My explosive is compatible with salt water

means that your explosive performs as you require it to in the presence of salt water. In this case, the required performance is "do not explode until given a specific signal".

If your explosive, when dumped into salt water, does not explode until given a specific signal, then it is compatible with salt water. But if it might explode on its own, then it is incompatible with salt water, because it does not perform in the required fashion.

The difference there is between "I require it to NOT DO X, and it succeeds" vs. "I require it to DO X, and it fails". If the item does what you require it to do under the circumstances given, then it is compatible with those circumstances.

So, you could express it better by saying

"my explosive is compatible with salt water" means that it works as required (by not exploding).

  • Thanks @Hellion. Whilst making things rather more precise, I still have the issue that I require a) the explosive NOT DO "explode" and vending machine to NOT DO "operate", but the first I say is compatible with water and the latter is incompatible with foreign currency. – Richard Johnson Apr 22 '14 at 21:22
  • No, you require that a) the explosive perform the action "not explode" (which it does), and that b) the vending machine perform the action "operate" (which it does not). – Hellion Apr 22 '14 at 21:36
  • Hmmmm. I agree with your point a) I.e require explosive not to explode with salt water (only explode given the right stimulus). But I thought that I also require the vending machine NOT to operate with foreign currency (only operate on English). Yet your sentence b) says different. I'm either missing something here or expressed myself ambiguously in the first place. – Richard Johnson Apr 22 '14 at 21:58

I might have worked out AN answer. Yes, it all depends on suitability (whether action or no action), but it matters to whom it is suitable. When an adversary is involved, who wishes to break into a system, then this introduces a negative suitability....i.e.

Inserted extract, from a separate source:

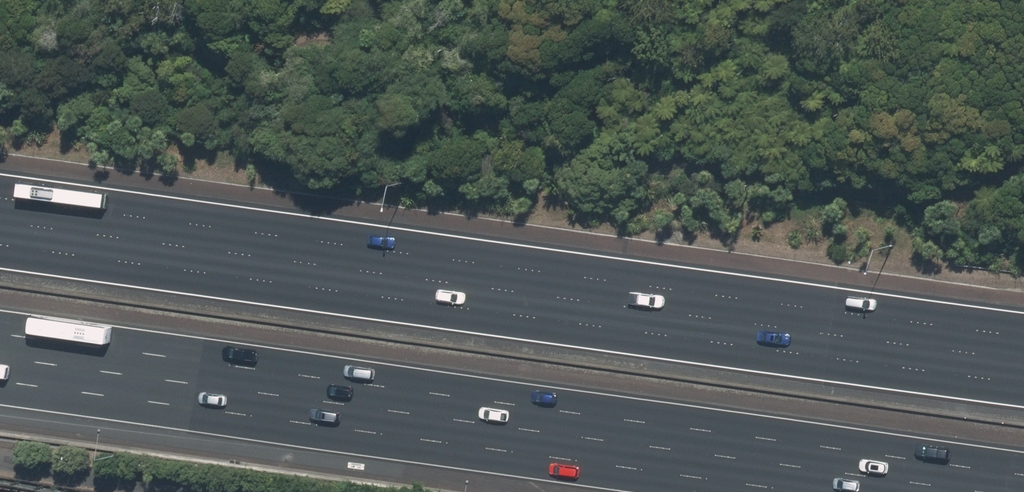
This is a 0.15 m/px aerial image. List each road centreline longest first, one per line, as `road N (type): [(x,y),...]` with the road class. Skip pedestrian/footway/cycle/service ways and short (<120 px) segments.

  • For an explosive with salt water, it is the explosive that does the action and if "suitable" means NO action to the user of the explosive then this state of affairs is "compatible".

  • For a vending machine with foreign currency, it is the currency that does the action and if "suitable" means ACTION to the thief then this state of affairs is "compatible", so NO action would be "incompatible".

Anyway, thanks for the help stimulating some lateral thinking.